Clojure on Hadoop: A New Hope by Chun Kuk.
From the post:
Factual’s U.S. Places dataset is built from tens of billions of signals. Our raw data is stored in HDFS and processed using Hadoop.
We’re big fans of the core Hadoop stack, however there is a dark side to using Hadoop. The traditional approach to building and running Hadoop jobs can be cumbersome. As our Director of Engineering once said, “there’s no such thing as an ad-hoc Hadoop job written in Java”.
Factual is a Clojure friendly shop, and the Clojure community led us to Cascalog. We were intrigued by its strength as an agile query language and data processing framework. It was easy to get started, which is a testament to Cascalog’s creator, Nathan Marz.

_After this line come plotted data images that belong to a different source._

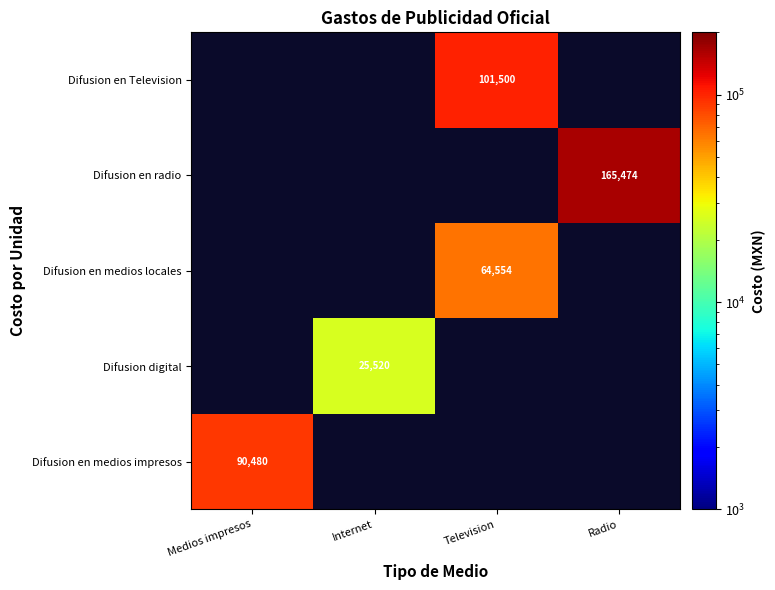

What is the greatest value displayed?

165474.0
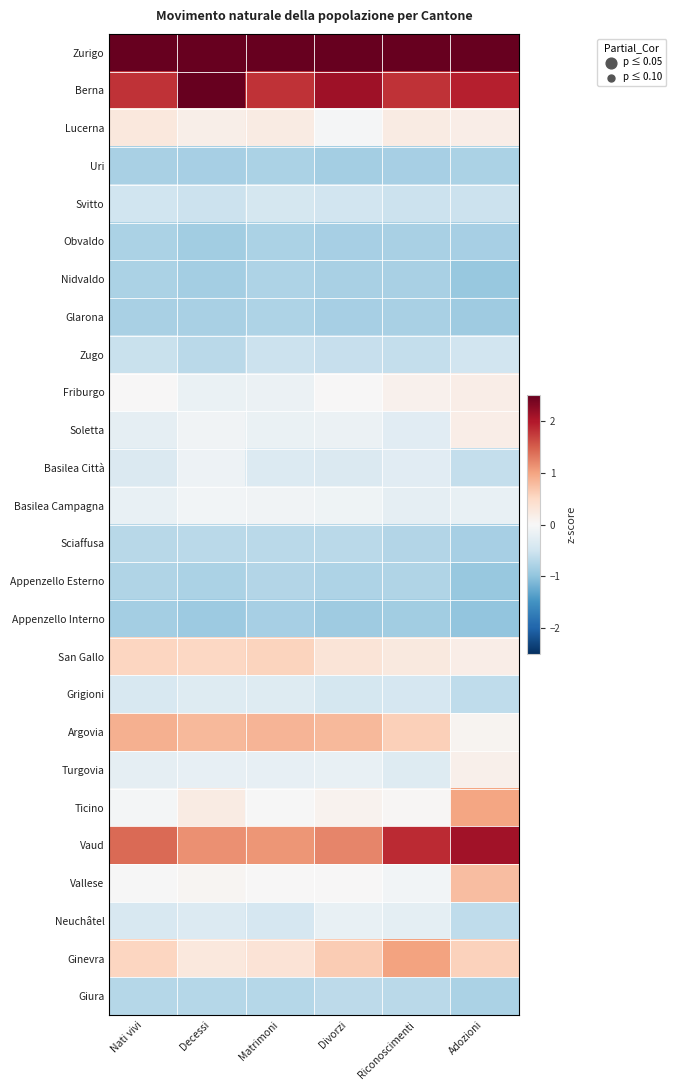

Which label corresponds to the smallest value in the chart?

Adozioni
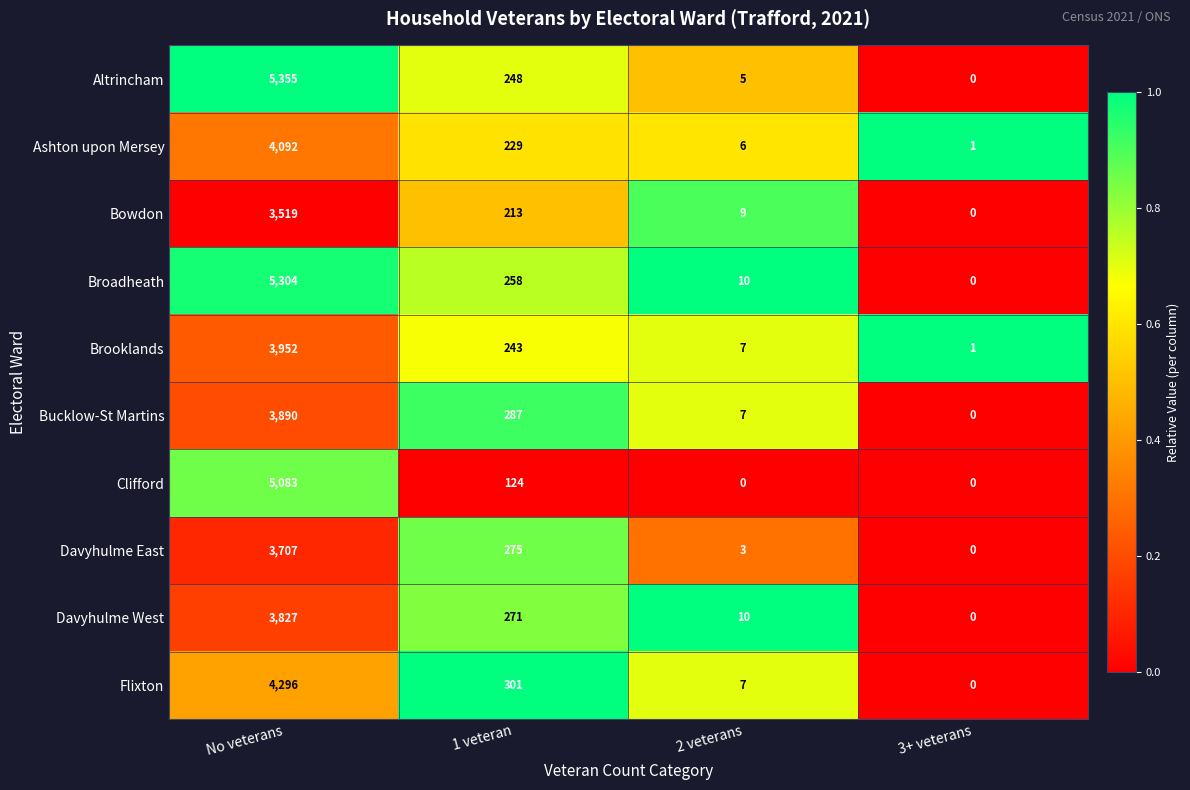

What is the sum of the Ashton upon Mersey values at No veterans and 3+ veterans?

4093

We were able to leverage Cascalog’s high-level features such as built-in joins and aggregators to abstract away the complexity of commonly performed queries and QA operations.

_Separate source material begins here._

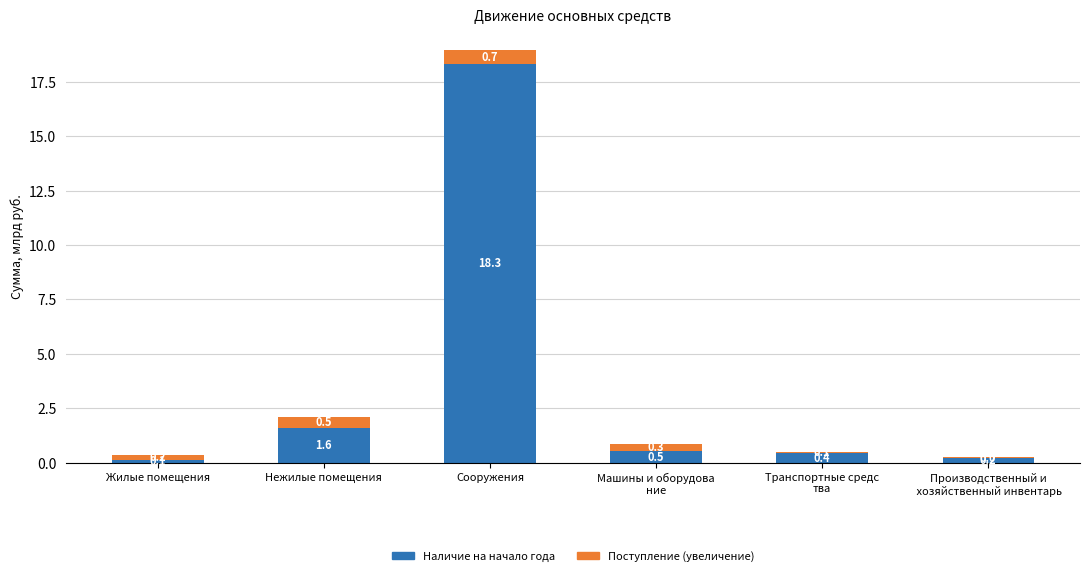

True or false: Наличие на начало года has a value of 1.6 at Нежилые помещения.

True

This article aims to illustrate Cascalog basics and core strengths. We’ll focus on how easy it is to run useful queries against data stored with different text formats such as csv, json, and even raw text.
Somehow, after that lead in, I was disappointed by what followed.
Curious what others think? As far as it goes, a good article on Clojure but doesn’t really reach the “core strengths” of Cacalog does it?